In Part 1 I had been making my way west along the northern cliffs of Horn Head. A late start meant I wasn’t going to make it as far as Tramore beach, which would have to wait for another day, but I still wanted to get as far as possilbe before having to turn back to the car at Coastguard Hill. There was a succession of high headlands, divided by deep inlets, and each one enticed me a little further along.
Thrift, also known as sea pink, added a bit of colour on this grassy cliff top. It had been a fairly dark, gloomy day so far, although if anything, that suited this wild, dramatic landscape.
Making may way around one of the deep indentations in the cliffs.
It was getting late, and I had a fairly long walk back again to the car, so I decided that I would turn back once I reached the high point in the above photo.
Making my way to the top of the next headland, where I knew I would then turn back for the return leg, I was passing through an area where a lot of the underlying rock was exposed in great slabs, or scattered around in fragmented pieces. The rock is apparently quartzite, a sandstone which has been metamorphised into quartz, and is the same type of rock as that found on nearby mountains like Errigal and Muckish.
The watch tower, one of the first points I had visited on the walk, was the merest dot on the skyline, to the right of the Horn Head formation.
Layered and twisted rock in the cliffs.
Tory Island on the horizon.
Reaching the top of the next headland, the cliffs still stretched ahead invitingly, but I was running out of time and light for the walk back, and it was time to turn. I promised myself however, that I would return to walk the rest of this magnificent stretch of coastline.
As I started back towards the car, the sun broke through the clouds for the first time that day, briefly lighting up the cliffs with golden light, making for an awesome sight.
The light also lit up the ridge of higher ground inland, and I made a mental note to include a walk over that raised area on my next visit.
Already, the clouds were beginning to close in again to the west.
I startled this duck from the heather on the way back. My best guess is that it is a tufted duck or a scaup, but I’m not sure.
Horn Head catching the last of the sunlight.
As the sun disappeared behind the clouds again, I arrived back at the ruins of the watch tower dating from the Napoleonic Wars.
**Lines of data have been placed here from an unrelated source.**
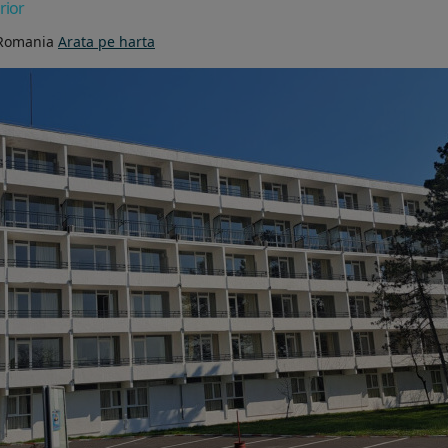
rior
 Romania
Arata pe harta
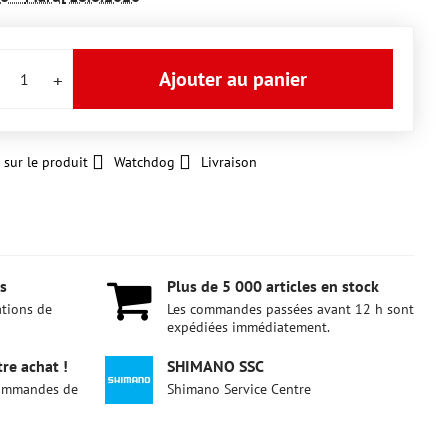
Ajouter au panier
 sur le produit
Watchdog
Livraison
s
Plus de 5 000 articles en stock
ations de
Les commandes passées avant 12 h sont
expédiées immédiatement.
re achat !
SHIMANO SSC
 commandes de
Shimano Service Centre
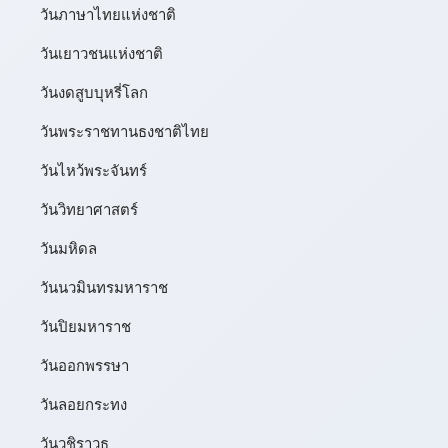
วันภาษาไทยแห่งชาติ
วันเยาวชนแห่งชาติ
วันงดสูบบุหรี่โลก
วันพระราชทานธงชาติไทย
วันไหว้พระจันทร์​
วันวิทยาศาสตร์
วันมหิดล
วันนวมินทรมหาราช
วันปิยมหาราช
วันออกพรรษา
วันลอยกระทง
วันวชิราวุธ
It would soon be dark, but it wasn’t far from here to the car, so I lingered a while, taking shots of the tower against the late evening sky.
Back at the ruined watch tower.
I had a few final glances at the last shafts of light piercing the clouds and creating spotlights on the sea out towards Tory Island, before I felt the first drops of rain, and had to put the camera away. Time to make for the car.